Cause for celebration

The Orders in Council revoked and Biscuit and Gloss both celebrate a recent government decision.

Years of war between Britain and France had cut trade ties with continental Europe.

To make matters worse, American ships had been caught up in the conflict - both sides had barred the United States from trading with each other.

US President Thomas Jefferson replied by banning trade with Britain.

No trade meant no business, and no business meant no jobs. Britain was close to ruin.

At home, the Potteries endured the worst of it. Potbanks struggled and many workers were left unemployed.

What a day of rejoicing is this

On June 16th 1812 Britain decided to abandon its 'Orders in Council' - a set of rules that had helped cause the row with the US.

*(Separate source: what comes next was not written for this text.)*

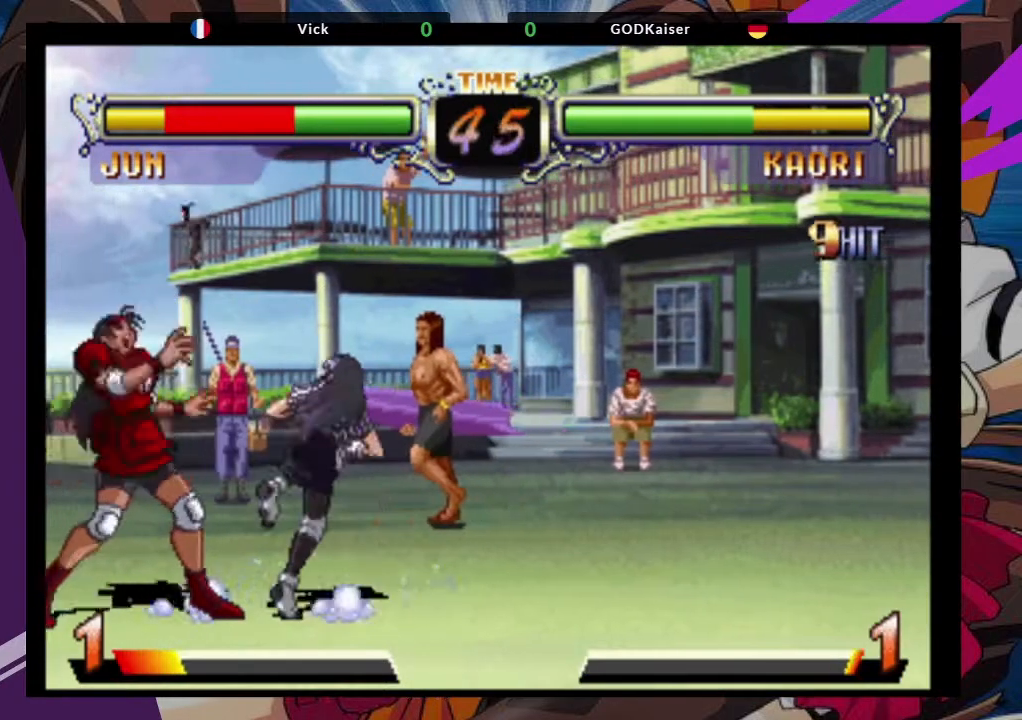
{"buttons": [], "left_stick": "left", "events": []}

Both songs celebrate the withdrawal of the Orders in Council imposed by the government.

Set to the tune THE YORKSHIREMAN and THE OLD IRISH FOX HUNT respectively, they look to the future and the prospect of jobs for the potters.

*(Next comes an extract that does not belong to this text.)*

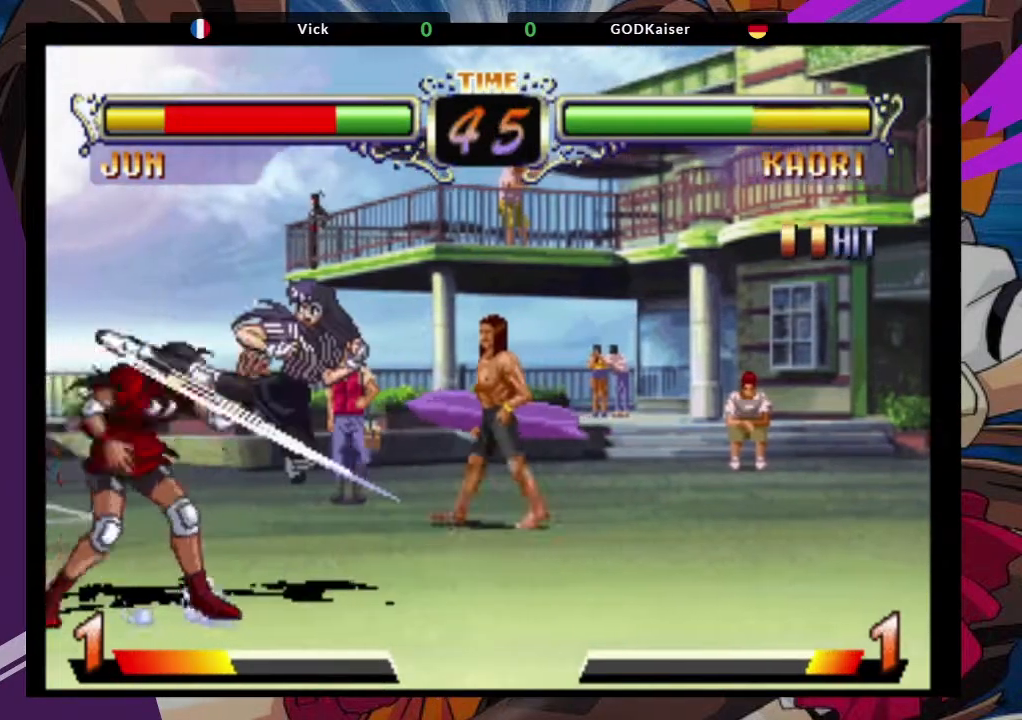
{"buttons": [], "left_stick": "left", "events": []}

Supported by Delegates clever

The Orders in Council revoked praises the political skill of MP Henry Brougham who successfully petitioned parliament and made the case for lifting the trade restrictions.

The song also praises the efforts of local industrialist Josiah Wedgwood II. It looks to the future and a harmonious relationship between workers and manufacturers.

Biscuit and Gloss is a call to the Handlers, Painters, Squeezers, Throwers, Printers and Fire-men of the pottery industry to celebrate the good news.

Broadside ballads

Broadsides or broadsheets were a popular way of distributing and publishing songs.

It was a practice that had been growing in popularity since the birth of the printing press in the 1500s and carried on until the early 1900s.

These ballads covered many different subjects including romance, nationalism, famous individuals, current affairs and, in this case, politics.

Ballad singing was not only used as a form of entertainment. In this period there was a high level of illiteracy amongst the working classes. Ballad singing became a good way to spread news, ideas or propaganda.

Broadsides were often sold by street hawkers who would also sing the songs.

About this document

This document was printed by Allbut and Gibbs. It was collected by Burslem pottery manufacturer Enoch Wood and is now among the collections of Stoke-on-Trent Museums.